Following a brilliant breakfast at the same table Mark Twain dined at, it was time to leave. And yet I felt like I had barely scratched the surface here, that there were stories still remaining to be told, along with those ghostly footsteps on the stairs. Instead, what I got was a night occupying another world, well outside the 21st century.
Footnote: The bathrooms in Rockcliffe Mansion are amazing, still containing most of the original fixtures. Mr. Cruikshank’s toilet for instance, like his wife’s, still has the original mahogany seat. Except his is square rather than the more traditional oval, as he felt square would be more masculine. So I’m having a bath in the original tub, the kid is sitting on the toilet and I wonder aloud if Mark Twain took a bath in this tub. That’s when I see the lightbulb go off over his head.
Now the kid isn’t in the process of defecation. He was brought up better than that. He’s used to traveling to macabre locations, but he doesn’t want to hear the stories beforehand. Still he stays pretty close to me just in case. In an age when it’s time to convince pre-teens to even acknowledge your existence, I’ll take any attention I can get.
“Do you think Mark Twain pooped here?” he asked.
I gave it some thought. When Twain stayed at Rockcliff Mansion, he stayed in the room currently occupied by the owners, which didn’t contain a bathroom. So he was given use of the master bathroom. And as Twain spent a fair amount of time in Rockcliffe Mansion, unless he was suffering from constipation, the answer would have to be yes. Now it’s one thing to stand in the same spot where a great man or woman once stood, but how often do you get to touch with your skin, the same spot where their skin touched. So I spent quite some time in the tub, and never felt closer to the man. The kid evidently felt much the same thing, as he sometimes would go into the bathroom, drop trousers and just sit. He’s definitely my kid, and I’m quite proud of him. And I think Twain would have gotten a chuckle out of it as well.
Gothic Travel Rating
Come on … a bottle of wine on arrival, you get to spend the night in a mansion, a plethora of ghost stories and you can poop where Mark Twain pooped. How could I not give it five stars?
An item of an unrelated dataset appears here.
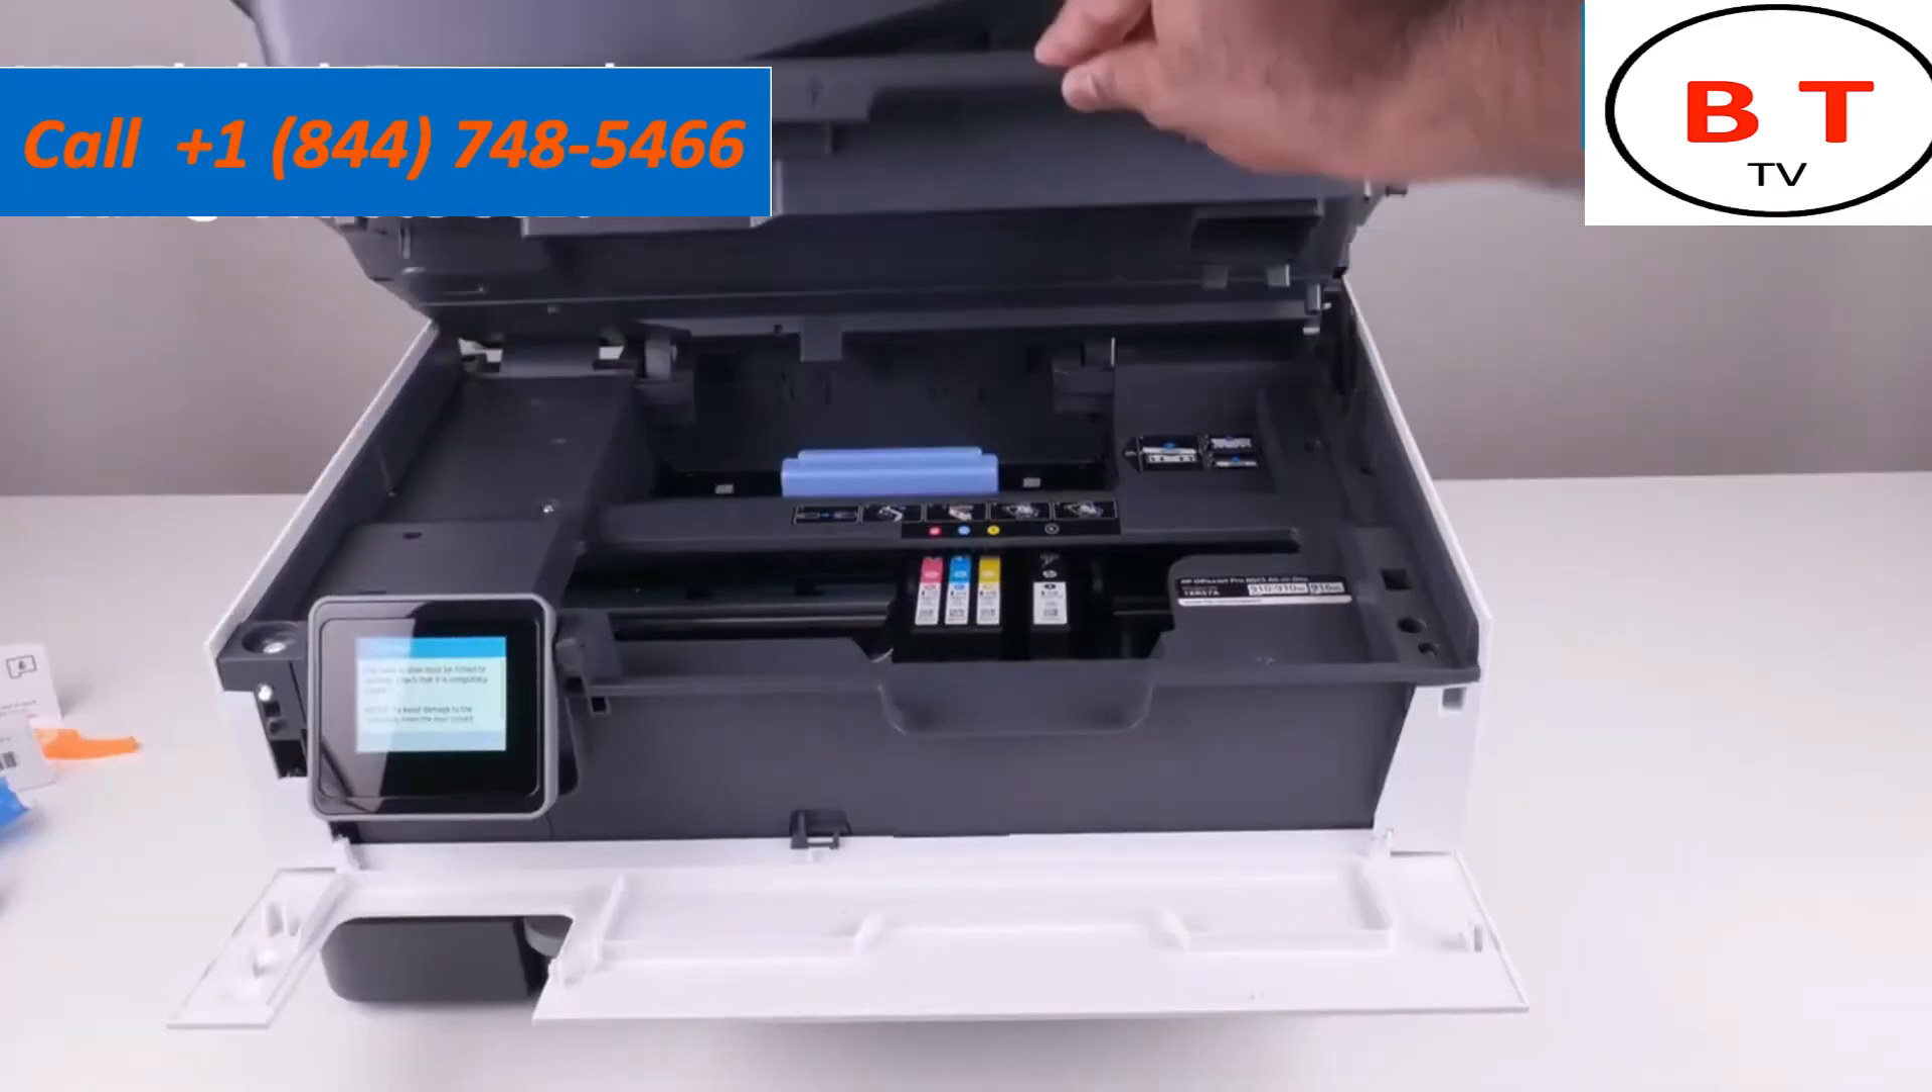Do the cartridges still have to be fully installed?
No.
Is Rockcliff Mansion haunted? I can’t say. Even in the most haunted of houses a person can’t be guaranteed a ghostly experience. So the idea that a night in a haunted hotel or bed and breakfast is going to result in a sighting is far fetched. What I can say is you can feel it. If you’re inclined to believe, a walk around Rockcliff Mansion at night is going to get your blood flowing. Laying down to sleep in the room that kids avoided because Cruikshank died there can make for a bit of tossing and turning, if a person is inclined towards the ghastly. If you’re reading this article, I’d have to assume you are, and assume you’d love a stay there as well.